I took this picture last summer on the Staten Island Ferry, returning to Manhattan after a Tea Party. The title I gave it was Hole In The Heart, as it clearly shows the gap-tooth look of a post-9/11 New York. This picture is painful for what’s missing from, as opposed to what’s there.
However, the day before it was taken, I stood on the gangway above the construction site at Ground Zero, and watched as the workers on the site moved their machinery like paintbrushes to slowly paint us a new skyline.
Today the NYT has an editorial about the rebuilding effort, which is finally rising above the street level.
The most important sight at ground zero now is Michael Arad’s emerging memorial. The shells of two giant pools are 30 feet deep and are set almost exactly in the places where the towers once were.
The huge waterfalls around the sides, the inscribed names of victims and the plaza are promised by the 10th anniversary next year.

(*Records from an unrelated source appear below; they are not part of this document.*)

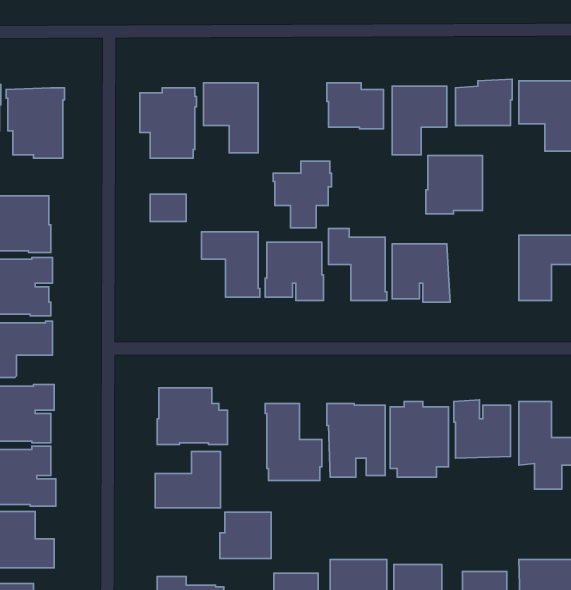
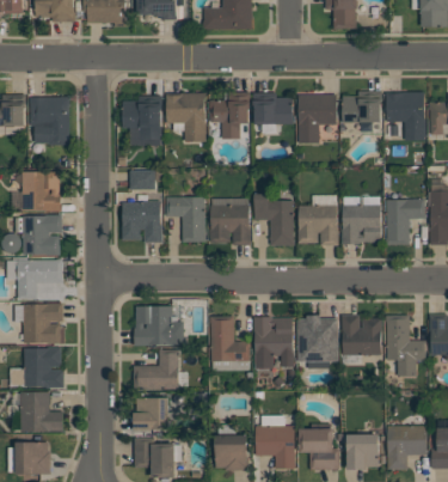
building: [426,155,483,214] -> [342,205,381,245]
building: [273,161,332,228] -> [210,92,251,139]
building: none -> [122,201,162,243]
building: [220,512,271,558] -> [134,398,170,431]

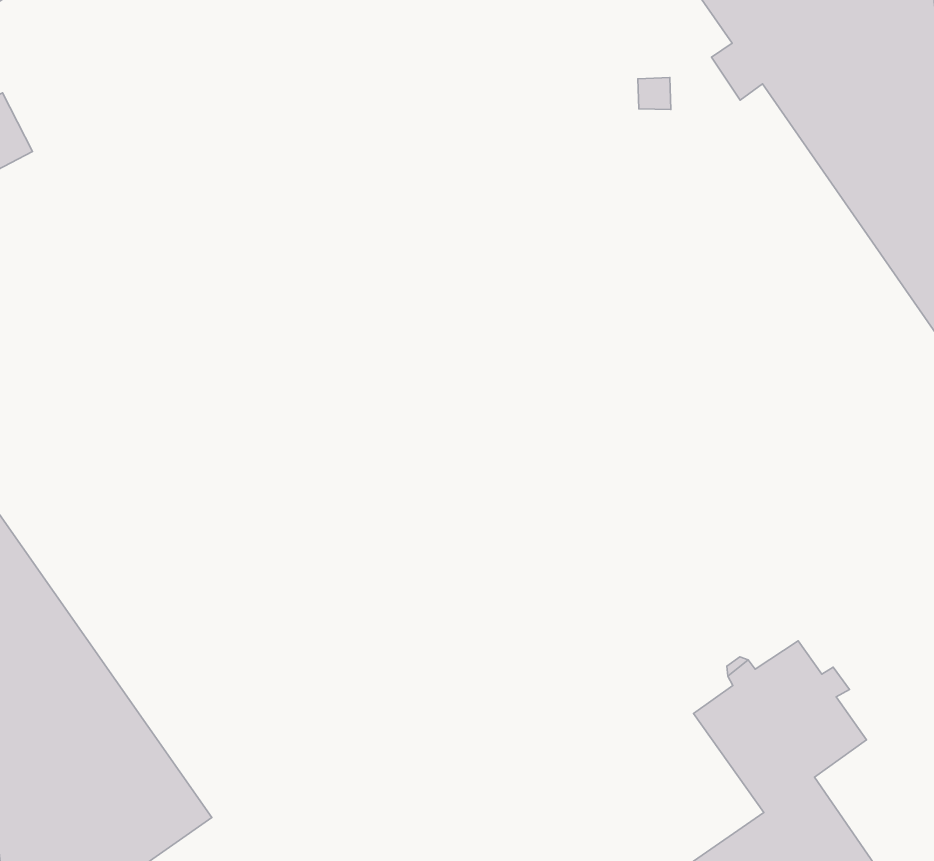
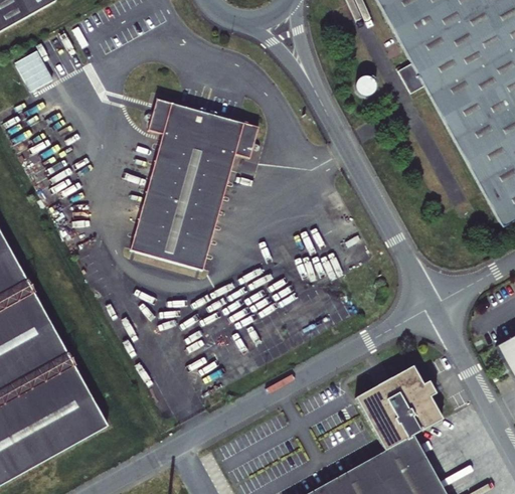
building: none -> [132,96,260,268]

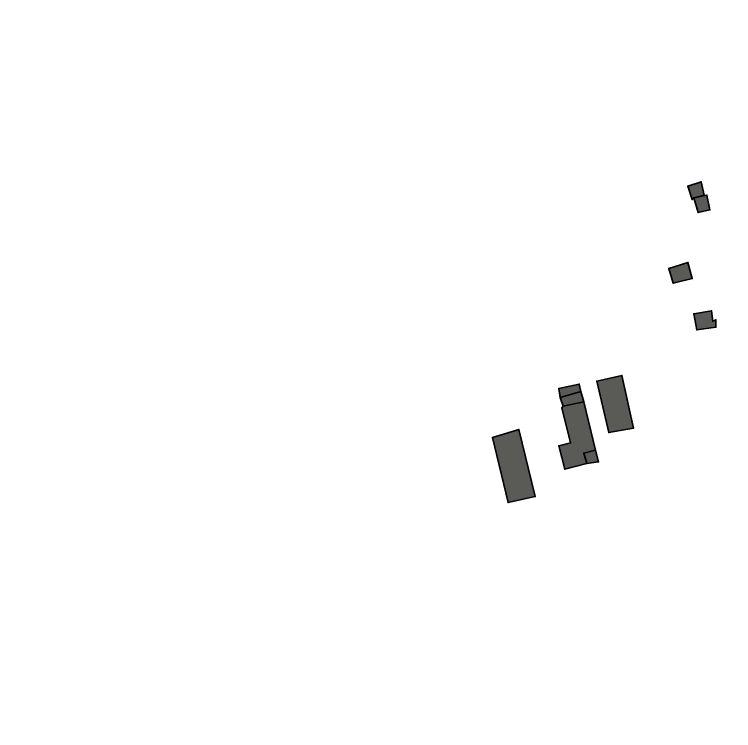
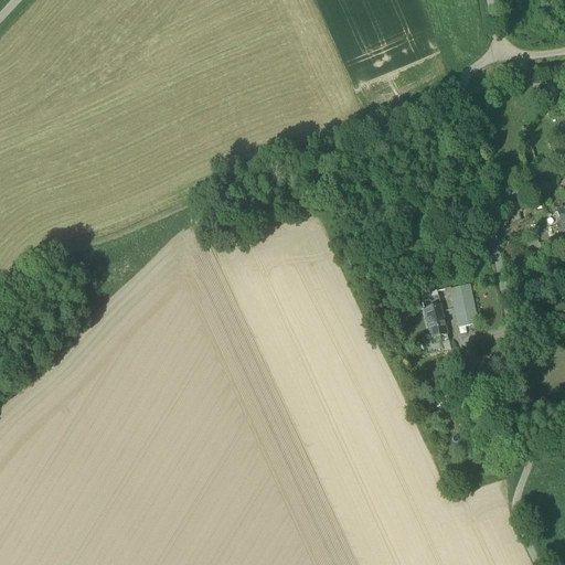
building: [493,430,535,503] -> none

But two 70-foot tridents that were once at the base of the twin towers were installed last week. The museum will be built around them by 2012. And the first 16 of 416 white swamp oaks were planted on the eight-acre surface.
Surrounding that memorial will be a ring of commercial towers — eventually to be filled with workers, commuters, shoppers, tourists, the full cacophony of New York City. The tallest skyscraper is now a third of the way up. The developer Larry Silverstein has one of his skyscrapers taking shape — this one by the Japanese architect Fumihiko Maki. The bases of two more are finally beyond the planning stage.